Ecoregion in Kazakhstan and Uzbekistan

The Central Asian northern desert is an ecoregion in the deserts and xeric shrublands biome, located in the Central Asian countries of Kazakhstan and Uzbekistan. The annual precipitation ranges from 100 to 150 mm, the winters are cold at -10 to -15 °C and the summers hot at around 25 °C. There are a range of habitat types including salt flats, clay desert, rocky desert and some sand desert. The vegetation consists of scanty xeric shrubs including Artemisia and Salsola. The fauna is varied, as well as mammals and birds, there are a large number of reptiles and many species of invertebrate. Some protected areas are included in this ecoregion but other parts are being degraded by conversion to farmland, overgrazing and poaching.

==Setting==
The Central Asian northern desert occupies southern Kazakhstan and most of Uzbekistan. This ecoregion experiences a typical cold desert climate; January mean temperatures range from -10 °C to -15 °C, while July means range from 24 °C to 26 °C. On average, precipitation ranges from 100 mm to 150 mm annually. The topography of this ecoregion is varied, featuring salty "solonchak" deserts with a great number of salt flats, clay deserts, rocky deserts, and a small area of sandy desert in the southern portion of the region.

==Flora==
The vegetation of this ecoregion is dominated by shrubs and semi-shrubs, with a variety of different species adapted to the different soil types found in it. Clay deserts support communities of Anabasis salsa, Salsola orientalis, and the Artemisia species A. terrae albae, A. turanica, and A. gurganica. The stony deserts support mainly Salsola arbusculae formis and Nanophyton erinaceum, while the "solonchaks" support the semi-shrubs Ceratoides papposa, Artemisia terrae albae, var. massagetovii, A. santolina, and A. songarica, shrubs such as Calligonum aphyllum, Ephedra lomatolepis as well as grasses such as Agropyron fragile.

==Fauna==
Mammals of the Central Asian northern desert include the long-eared hedgehog (Hemiechinus auritus), tolai hare (lepus tolai), various species of gerbil and jerboa, saiga antelope (Saiga tatarica), steppe polecat (Mustela eversmanni), goitered gazelle (Gazella subgutturosa ), onager (Equus hemonius) and suslik (Spermophilus spp.).
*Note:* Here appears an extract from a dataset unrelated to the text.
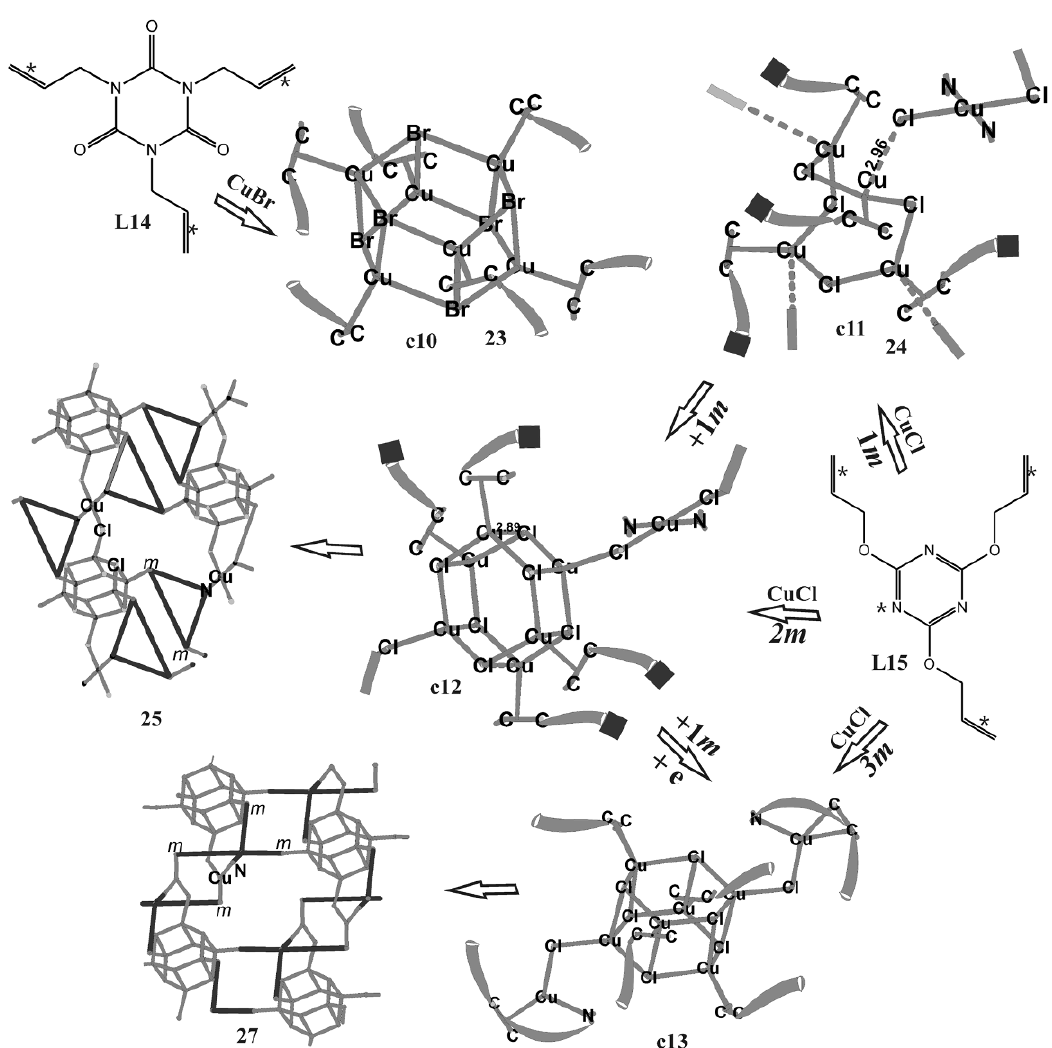
Figure 6. Structural genesis of C10-C13 fragments in 23-27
Birds of this ecoregion include wheatears (Oenanthe isabellina, O. deserti), desert warbler (Sylvia nana), brown-necked raven (Corvus ruficollis), the endangered houbara bustard (Chlamydotis undulata), black-bellied sandgrouse (Pterocles orientalis), golden eagle (Aquila chrysaetos), steppe eagle (Aquila rapax), Egyptian vulture (Neophron percnopterus), and the saker falcon (Falco cherrug).

Numerous reptiles can be found in this ecoregion, including numerous Agama lizards, Rustamov's skink gekko (Teratoscincus scincus rustamovi), Chernov's snake-lizard (Ophimorus chernovi), Ferghana sand lizard (Eremias scripta pherganensis), desert monitor (Varanus griseus) and the Central Asian cobra (Naja oxiana).

The invertebrate fauna of this ecoregion is quite rich, especially in the sandy deserts, supporting a variety of grasshoppers, beetles, butterflies, termites and ants.

==Conservation status and threats==
The conservation status of this ecoregion is listed as "vulnerable". The primary factors jeopardizing its integrity include the transformation of natural habitats into agricultural land, excessive hunting and poaching activities, and the utilization of plants for purposes such as firewood and silk production. Protected areas include the Barsa-Kelmes Nature Reserve on an island in the Aral Sea, the Kaplankyr reserve, the Ustyurt reserve, and the Altyn-Emel National Park in Kazakhstan.